What to do
From the rows below, pull out every line that contains the word "author". Capitalization counts.
+++ Data extract +++
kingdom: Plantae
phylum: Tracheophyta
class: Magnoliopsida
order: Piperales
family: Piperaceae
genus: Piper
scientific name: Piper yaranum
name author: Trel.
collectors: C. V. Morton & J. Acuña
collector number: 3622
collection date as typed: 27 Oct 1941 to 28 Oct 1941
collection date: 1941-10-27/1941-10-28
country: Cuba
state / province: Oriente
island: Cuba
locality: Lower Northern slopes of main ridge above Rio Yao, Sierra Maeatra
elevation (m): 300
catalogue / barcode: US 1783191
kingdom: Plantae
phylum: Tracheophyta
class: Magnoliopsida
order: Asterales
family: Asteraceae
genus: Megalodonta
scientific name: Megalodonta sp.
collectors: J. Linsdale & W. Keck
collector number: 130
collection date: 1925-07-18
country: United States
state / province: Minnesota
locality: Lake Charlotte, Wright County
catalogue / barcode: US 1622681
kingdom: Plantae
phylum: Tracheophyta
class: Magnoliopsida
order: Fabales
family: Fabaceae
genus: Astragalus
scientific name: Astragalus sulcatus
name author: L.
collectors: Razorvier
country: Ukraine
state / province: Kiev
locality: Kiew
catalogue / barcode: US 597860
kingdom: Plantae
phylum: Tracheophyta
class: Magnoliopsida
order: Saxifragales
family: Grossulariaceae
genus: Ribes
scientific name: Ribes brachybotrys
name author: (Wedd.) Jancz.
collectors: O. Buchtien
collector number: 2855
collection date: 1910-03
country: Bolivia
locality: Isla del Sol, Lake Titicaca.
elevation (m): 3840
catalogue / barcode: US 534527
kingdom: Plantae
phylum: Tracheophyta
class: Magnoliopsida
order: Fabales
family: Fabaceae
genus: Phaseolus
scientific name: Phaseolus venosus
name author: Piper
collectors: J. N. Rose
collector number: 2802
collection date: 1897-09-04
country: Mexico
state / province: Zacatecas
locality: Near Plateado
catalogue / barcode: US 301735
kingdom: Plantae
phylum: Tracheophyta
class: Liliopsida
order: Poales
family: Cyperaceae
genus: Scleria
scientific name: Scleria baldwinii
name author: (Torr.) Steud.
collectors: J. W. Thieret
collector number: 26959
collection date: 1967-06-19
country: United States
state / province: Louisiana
+++
Solution to the exercise
name author: Trel.
name author: L.
name author: (Wedd.) Jancz.
name author: Piper
name author: (Torr.) Steud.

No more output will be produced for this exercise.